Allo scopo di premiare la cosiddetta “titolarità nazionale”, si lascia inoltre ai singoli Stati Membri il compito di definire gli obiettivi di medio termine (4 anni) su investimenti, riforme, obiettivi macroeconomici e sul modo in cui intendono affrontare gli squilibri, indicando solo un indicatore di spesa. I piani, estendibili di 3 anni, saranno valutati dalla Commissione Ue e approvati dal Consiglio.  

L’Italia, la Germania e la mediazione spagnola

La posizione italiana è chiara da mesi: tentare un ennesimo braccio di ferro con la Ue per provare disperatamente a ritardare il ritorno del Patto di Stabilità, ottenendo una proroga di un anno della clausola di salvaguardia entrata in vigore nel marzo del 2020. Se così non fosse l’obiettivo è almeno quello di convincere gli alleati a scorporare gli investimenti strategici dal computo delle spese contemplate. La Germania, da parte sua, spinge sulla richiesta di un taglio annuo al debito dei Paesi più indebitati, con aggiustamenti che potrebbero azzoppare molti degli Stati più “deboli”, Italia in primis.

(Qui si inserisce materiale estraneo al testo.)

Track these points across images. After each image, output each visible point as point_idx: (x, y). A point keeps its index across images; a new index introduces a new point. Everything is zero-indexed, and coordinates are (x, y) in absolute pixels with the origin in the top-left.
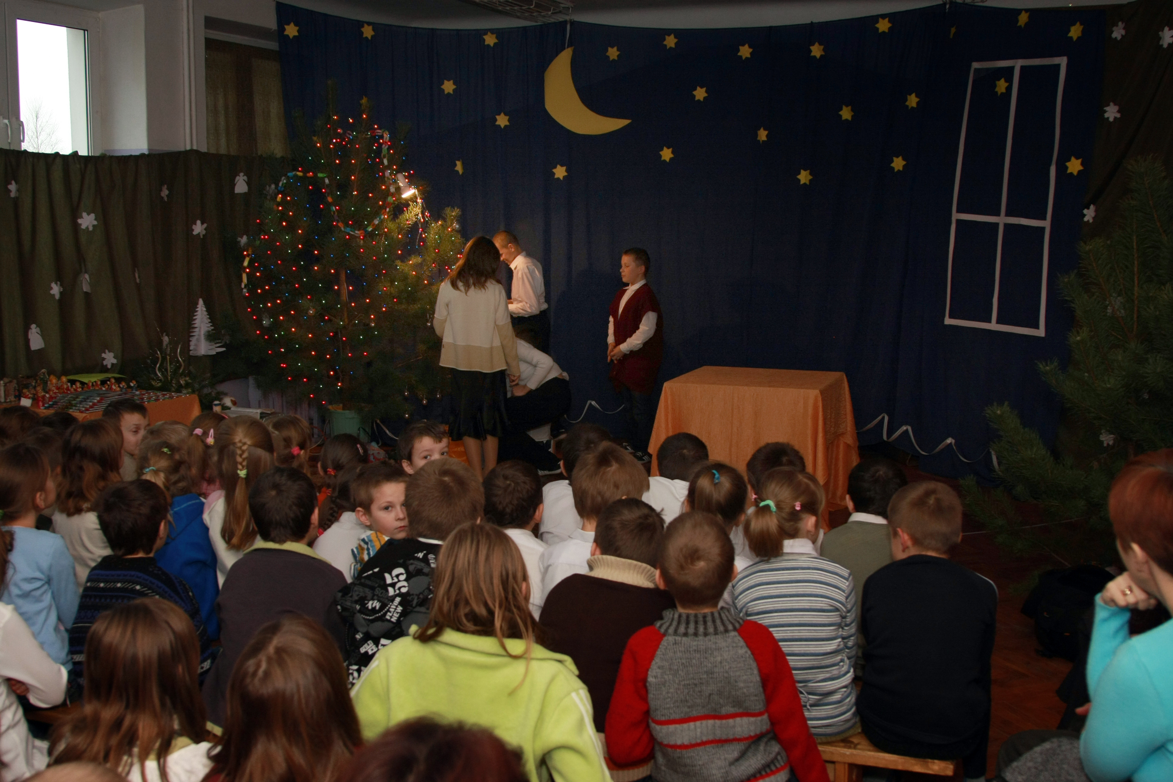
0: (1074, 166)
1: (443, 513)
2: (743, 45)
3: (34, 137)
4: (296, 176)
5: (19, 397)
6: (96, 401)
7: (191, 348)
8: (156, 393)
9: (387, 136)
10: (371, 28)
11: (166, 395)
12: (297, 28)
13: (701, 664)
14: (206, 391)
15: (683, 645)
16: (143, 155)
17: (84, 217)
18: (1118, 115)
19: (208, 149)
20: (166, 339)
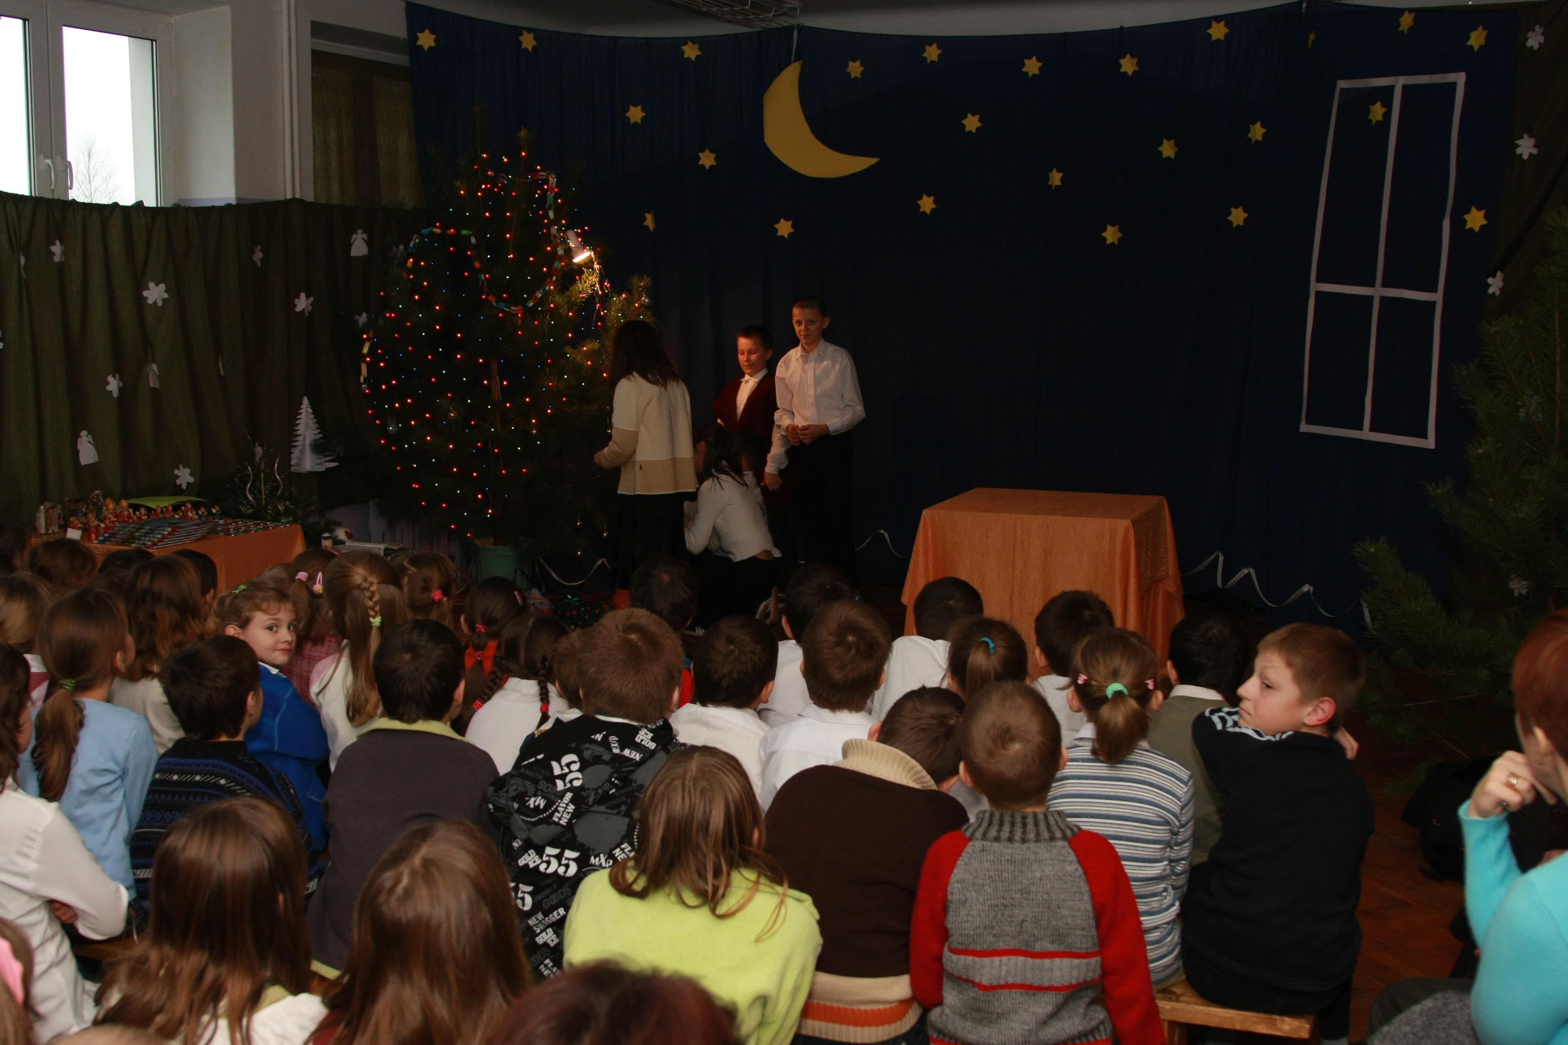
0: (1476, 219)
1: (629, 682)
2: (1030, 58)
3: (86, 182)
4: (432, 233)
5: (64, 527)
6: (166, 533)
7: (293, 462)
8: (246, 523)
9: (553, 180)
10: (531, 36)
11: (259, 524)
12: (434, 37)
13: (1015, 879)
14: (311, 520)
15: (992, 852)
16: (229, 206)
17: (150, 288)
18: (1535, 151)
19: (315, 197)
20: (259, 450)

Posizioni diametralmente opposte e difficilmente compatibili. Ed è qui che entra in gioco la Spagna, che detiene la presidenza di turno, e che vuole “whatever it takes” portare a casa un accordo entro la fine dell’anno, con una prima proposta da mettere sul tavolo già a inizio ottobre. Il cammino della riforma del Patto di Stabilità andrà infatti oltre Santiago. La ministra dell’Economia e vicepremier spagnola Nadia Calvino, ha spiegato una fonte Ue, farà “il punto sullo stato attuale della situazione in materia di regole di bilancio”, con l’obiettivo di “presentare una prima proposta di accordo, se possibile, nel prossimo Ecofin di ottobre“, che si riunirà a Lussemburgo.

Il compromesso spagnolo prevede che ogni Paese si impegni a fare riforme e investimenti in virtù dei quali “guadagnerà” più tempo per ridurre il debito pubblico. Nella proposta della commissione si parla di 4-7, nella versione spagnola i tempi si allungano ulteriormente. La proposta spagnola ha già ottenuto il sostegno dei Paesi Bassi e potrebbe presto incassare il sì della Francia. 

E l’Italia? Al momento non si esprime, ma di certo non potrà mantenere a lungo una posizione oltranzista, che coinvolge direttamente anche il Mes, e che anziché portare risultati tangibili rischia solo di irritare gli altri Stati Membri che da mesi attendono un segno dal nostro Paese. Alzare la voce, a volte, porta a risultati opposti rispetto a quelli sperati.